Passage to read:
○ ○ ○ ○ ○ ○ ○

Kelston Girls’ College (KGC) is a single-sex girls state secondary school in Kelston, a suburb in West Auckland, New Zealand. It was created in 1963 when the roll of Kelston High School (formed in 1954) became too large for the site on the corner of Archibald and Great North Roads. The boys moved to a new site further down Archibald Road and the original site became the home of Kelston Girls' High School (now Kelston Girls' College).

History

In 1888, New Lynn School, one of the first schools in West Auckland, was opened on the current site of Kelston Girls' College. In 1914, the school was relocated to its modern-day site on Hutchinson Avenue. In 1954 the Kelston High School, a co-educational school, was opened at the site of the old New Lynn School. It was the third high school to open in West Auckland, after Avondale College in 1945, and Henderson High School a year beforehand. Kelston High School was separated into two schools in 1963, with Kelston Girls' High School remaining at the site and Kelston Boys' High School moving to a new campus to the north. In 1993, a marae was established on the school grounds.

In 2004 Kelston Girls' High School Board of Trustees decided to undergo a change of name. Following consultation with the community, the school was renamed Kelston Girls' College. At the time Board chairwoman Rosemary Caldwell commented that the name change would help to attract international students.

○ ○ ○ ○ ○ ○ ○

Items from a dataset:
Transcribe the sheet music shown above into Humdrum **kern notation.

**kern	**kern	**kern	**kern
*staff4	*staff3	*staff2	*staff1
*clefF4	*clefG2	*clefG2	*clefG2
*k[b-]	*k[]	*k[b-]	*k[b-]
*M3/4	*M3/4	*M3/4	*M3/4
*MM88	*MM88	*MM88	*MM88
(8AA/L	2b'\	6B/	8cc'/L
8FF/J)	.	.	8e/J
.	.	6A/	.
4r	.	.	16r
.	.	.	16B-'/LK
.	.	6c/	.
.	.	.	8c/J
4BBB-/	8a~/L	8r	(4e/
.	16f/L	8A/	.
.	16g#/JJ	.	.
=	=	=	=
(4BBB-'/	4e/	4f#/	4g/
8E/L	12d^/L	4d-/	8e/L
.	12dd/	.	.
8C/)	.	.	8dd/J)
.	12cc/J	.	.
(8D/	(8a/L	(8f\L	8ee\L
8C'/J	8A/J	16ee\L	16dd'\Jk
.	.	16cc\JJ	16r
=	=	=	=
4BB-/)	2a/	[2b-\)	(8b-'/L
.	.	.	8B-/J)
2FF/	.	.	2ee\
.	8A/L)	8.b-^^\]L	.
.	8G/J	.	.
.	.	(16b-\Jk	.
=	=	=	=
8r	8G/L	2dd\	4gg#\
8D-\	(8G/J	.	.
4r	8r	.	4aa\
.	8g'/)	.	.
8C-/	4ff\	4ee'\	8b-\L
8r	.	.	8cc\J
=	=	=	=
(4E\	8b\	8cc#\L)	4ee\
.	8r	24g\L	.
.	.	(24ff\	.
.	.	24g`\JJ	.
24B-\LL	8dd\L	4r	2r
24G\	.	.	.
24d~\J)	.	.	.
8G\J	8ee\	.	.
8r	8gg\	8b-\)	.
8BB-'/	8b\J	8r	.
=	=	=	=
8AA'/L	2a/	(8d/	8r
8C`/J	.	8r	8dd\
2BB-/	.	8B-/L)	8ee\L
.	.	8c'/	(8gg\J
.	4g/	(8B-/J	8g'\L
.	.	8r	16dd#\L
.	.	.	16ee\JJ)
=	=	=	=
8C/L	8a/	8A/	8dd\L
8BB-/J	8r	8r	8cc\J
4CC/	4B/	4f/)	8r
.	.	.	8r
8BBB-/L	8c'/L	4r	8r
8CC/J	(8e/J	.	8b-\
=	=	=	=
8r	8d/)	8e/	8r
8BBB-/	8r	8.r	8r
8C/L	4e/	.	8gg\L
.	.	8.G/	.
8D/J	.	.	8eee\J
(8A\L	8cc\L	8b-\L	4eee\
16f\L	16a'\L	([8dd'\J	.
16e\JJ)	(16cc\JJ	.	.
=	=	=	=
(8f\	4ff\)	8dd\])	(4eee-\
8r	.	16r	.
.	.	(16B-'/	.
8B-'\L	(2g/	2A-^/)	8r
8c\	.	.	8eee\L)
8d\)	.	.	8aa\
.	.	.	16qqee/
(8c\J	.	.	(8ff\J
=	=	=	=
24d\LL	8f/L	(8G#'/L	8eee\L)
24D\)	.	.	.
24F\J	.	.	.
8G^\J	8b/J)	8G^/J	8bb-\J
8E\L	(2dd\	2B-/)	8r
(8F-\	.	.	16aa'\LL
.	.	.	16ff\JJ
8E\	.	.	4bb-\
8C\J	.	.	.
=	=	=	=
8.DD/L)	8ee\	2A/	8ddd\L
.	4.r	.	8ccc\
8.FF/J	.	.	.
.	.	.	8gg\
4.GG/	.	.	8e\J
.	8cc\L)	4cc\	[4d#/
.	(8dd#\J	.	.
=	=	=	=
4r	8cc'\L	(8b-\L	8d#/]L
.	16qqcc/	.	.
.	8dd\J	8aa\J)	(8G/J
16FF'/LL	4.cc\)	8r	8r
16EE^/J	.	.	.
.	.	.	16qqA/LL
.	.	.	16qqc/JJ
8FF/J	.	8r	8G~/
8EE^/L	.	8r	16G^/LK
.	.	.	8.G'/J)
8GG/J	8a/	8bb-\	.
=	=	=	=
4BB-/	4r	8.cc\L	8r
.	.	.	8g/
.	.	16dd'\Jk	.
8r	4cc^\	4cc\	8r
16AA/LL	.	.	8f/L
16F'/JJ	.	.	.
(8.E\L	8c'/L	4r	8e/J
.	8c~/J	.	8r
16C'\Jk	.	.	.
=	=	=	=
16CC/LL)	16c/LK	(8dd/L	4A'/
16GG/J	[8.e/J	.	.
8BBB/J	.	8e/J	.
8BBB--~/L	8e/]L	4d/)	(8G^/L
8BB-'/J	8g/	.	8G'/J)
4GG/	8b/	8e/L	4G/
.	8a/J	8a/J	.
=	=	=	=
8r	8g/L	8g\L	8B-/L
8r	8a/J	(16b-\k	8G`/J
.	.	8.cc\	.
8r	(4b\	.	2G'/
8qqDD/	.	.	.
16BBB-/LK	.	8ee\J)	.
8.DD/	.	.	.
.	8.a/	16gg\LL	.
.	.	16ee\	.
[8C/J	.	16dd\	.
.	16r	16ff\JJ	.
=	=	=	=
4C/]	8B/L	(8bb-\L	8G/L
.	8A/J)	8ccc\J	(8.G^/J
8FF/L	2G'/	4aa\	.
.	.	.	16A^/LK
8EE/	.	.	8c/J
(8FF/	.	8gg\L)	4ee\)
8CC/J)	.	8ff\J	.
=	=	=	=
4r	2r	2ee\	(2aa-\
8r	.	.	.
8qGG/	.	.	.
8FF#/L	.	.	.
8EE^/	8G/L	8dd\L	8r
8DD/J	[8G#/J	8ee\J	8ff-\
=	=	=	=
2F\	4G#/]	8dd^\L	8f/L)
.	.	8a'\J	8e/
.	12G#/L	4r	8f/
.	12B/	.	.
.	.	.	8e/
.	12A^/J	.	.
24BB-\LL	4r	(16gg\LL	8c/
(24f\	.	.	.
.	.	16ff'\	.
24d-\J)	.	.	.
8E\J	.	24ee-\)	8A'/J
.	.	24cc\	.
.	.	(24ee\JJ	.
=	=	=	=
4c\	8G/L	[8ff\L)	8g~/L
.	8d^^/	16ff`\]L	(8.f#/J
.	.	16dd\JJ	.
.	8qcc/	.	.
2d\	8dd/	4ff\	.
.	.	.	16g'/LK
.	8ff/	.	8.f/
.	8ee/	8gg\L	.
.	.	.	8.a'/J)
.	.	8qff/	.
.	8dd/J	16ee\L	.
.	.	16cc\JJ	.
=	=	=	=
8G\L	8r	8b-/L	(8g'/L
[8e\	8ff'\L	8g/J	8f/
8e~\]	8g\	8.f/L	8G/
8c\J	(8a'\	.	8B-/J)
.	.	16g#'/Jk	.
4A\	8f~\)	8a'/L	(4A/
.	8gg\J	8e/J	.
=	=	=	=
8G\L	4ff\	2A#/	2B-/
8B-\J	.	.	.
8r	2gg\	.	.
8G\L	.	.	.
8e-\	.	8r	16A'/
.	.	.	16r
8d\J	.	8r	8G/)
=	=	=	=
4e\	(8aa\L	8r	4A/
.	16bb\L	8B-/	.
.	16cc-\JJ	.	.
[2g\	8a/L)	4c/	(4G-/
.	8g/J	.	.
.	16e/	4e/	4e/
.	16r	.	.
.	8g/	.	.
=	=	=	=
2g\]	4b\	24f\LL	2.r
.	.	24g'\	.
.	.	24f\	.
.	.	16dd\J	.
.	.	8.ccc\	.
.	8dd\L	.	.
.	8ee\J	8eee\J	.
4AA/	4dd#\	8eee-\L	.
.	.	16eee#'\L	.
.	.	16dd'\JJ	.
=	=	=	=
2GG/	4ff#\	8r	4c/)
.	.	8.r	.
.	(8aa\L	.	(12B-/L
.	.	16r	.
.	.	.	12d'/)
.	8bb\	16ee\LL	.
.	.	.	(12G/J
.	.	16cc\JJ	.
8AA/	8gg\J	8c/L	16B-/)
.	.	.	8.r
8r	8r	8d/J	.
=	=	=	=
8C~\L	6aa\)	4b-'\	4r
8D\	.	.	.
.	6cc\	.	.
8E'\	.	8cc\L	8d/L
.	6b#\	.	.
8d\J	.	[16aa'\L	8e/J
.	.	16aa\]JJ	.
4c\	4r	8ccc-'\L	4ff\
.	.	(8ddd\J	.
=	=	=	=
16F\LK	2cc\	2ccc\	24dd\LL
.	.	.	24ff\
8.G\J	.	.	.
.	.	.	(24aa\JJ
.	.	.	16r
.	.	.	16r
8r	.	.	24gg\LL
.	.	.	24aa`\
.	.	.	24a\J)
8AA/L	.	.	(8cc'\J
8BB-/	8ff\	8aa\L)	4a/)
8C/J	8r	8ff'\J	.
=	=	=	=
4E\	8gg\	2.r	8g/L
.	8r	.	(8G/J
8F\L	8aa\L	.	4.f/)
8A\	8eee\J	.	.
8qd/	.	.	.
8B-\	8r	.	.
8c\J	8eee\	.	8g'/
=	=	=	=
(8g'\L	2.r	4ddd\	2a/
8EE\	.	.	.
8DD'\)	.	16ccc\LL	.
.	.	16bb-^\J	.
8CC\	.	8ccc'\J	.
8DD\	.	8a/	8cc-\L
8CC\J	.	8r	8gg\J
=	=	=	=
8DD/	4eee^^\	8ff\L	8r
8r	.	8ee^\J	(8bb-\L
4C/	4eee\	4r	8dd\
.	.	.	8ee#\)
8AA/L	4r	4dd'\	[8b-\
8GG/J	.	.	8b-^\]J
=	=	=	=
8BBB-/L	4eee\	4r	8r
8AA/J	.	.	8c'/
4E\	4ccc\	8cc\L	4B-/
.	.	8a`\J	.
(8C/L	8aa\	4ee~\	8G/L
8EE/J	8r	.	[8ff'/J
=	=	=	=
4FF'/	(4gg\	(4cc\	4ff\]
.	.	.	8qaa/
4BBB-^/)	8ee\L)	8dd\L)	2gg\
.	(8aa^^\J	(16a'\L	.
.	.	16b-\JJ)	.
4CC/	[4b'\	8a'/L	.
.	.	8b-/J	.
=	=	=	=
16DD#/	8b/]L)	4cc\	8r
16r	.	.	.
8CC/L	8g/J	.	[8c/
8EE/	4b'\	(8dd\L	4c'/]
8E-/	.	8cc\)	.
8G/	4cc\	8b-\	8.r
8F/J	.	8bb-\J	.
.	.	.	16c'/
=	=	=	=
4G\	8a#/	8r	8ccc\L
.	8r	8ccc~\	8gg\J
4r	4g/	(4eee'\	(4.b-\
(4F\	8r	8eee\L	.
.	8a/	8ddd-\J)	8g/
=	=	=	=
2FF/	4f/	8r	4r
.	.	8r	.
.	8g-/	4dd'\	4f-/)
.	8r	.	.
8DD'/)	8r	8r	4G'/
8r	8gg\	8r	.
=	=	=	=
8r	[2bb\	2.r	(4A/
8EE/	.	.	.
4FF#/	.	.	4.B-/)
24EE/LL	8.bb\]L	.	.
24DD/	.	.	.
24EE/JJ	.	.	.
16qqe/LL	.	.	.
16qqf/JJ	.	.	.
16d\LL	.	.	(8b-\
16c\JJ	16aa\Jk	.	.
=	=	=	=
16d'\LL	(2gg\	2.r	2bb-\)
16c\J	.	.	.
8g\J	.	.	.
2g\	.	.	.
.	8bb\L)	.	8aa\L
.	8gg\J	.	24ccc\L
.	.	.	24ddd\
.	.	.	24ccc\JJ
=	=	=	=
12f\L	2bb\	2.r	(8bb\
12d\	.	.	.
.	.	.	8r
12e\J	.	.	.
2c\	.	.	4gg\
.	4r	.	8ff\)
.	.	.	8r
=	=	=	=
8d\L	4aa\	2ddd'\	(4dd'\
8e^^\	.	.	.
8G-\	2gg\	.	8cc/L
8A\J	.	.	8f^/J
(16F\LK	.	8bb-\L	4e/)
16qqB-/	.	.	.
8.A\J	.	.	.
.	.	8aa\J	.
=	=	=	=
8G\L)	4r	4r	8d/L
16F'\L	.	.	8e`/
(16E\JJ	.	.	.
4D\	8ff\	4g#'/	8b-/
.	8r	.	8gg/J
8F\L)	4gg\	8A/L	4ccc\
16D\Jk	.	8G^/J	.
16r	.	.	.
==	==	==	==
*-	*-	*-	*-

○ ○ ○ ○ ○ ○ ○

Task goal: Extract word for word the part of the passage about Kelston Girls' College that begins at the words "In 2004 Kelston" and stops after the words "attract international students.". The records have no connection to the passage about Kelston Girls' College.

Output of the task:
In 2004 Kelston Girls' High School Board of Trustees decided to undergo a change of name. Following consultation with the community, the school was renamed Kelston Girls' College. At the time Board chairwoman Rosemary Caldwell commented that the name change would help to attract international students.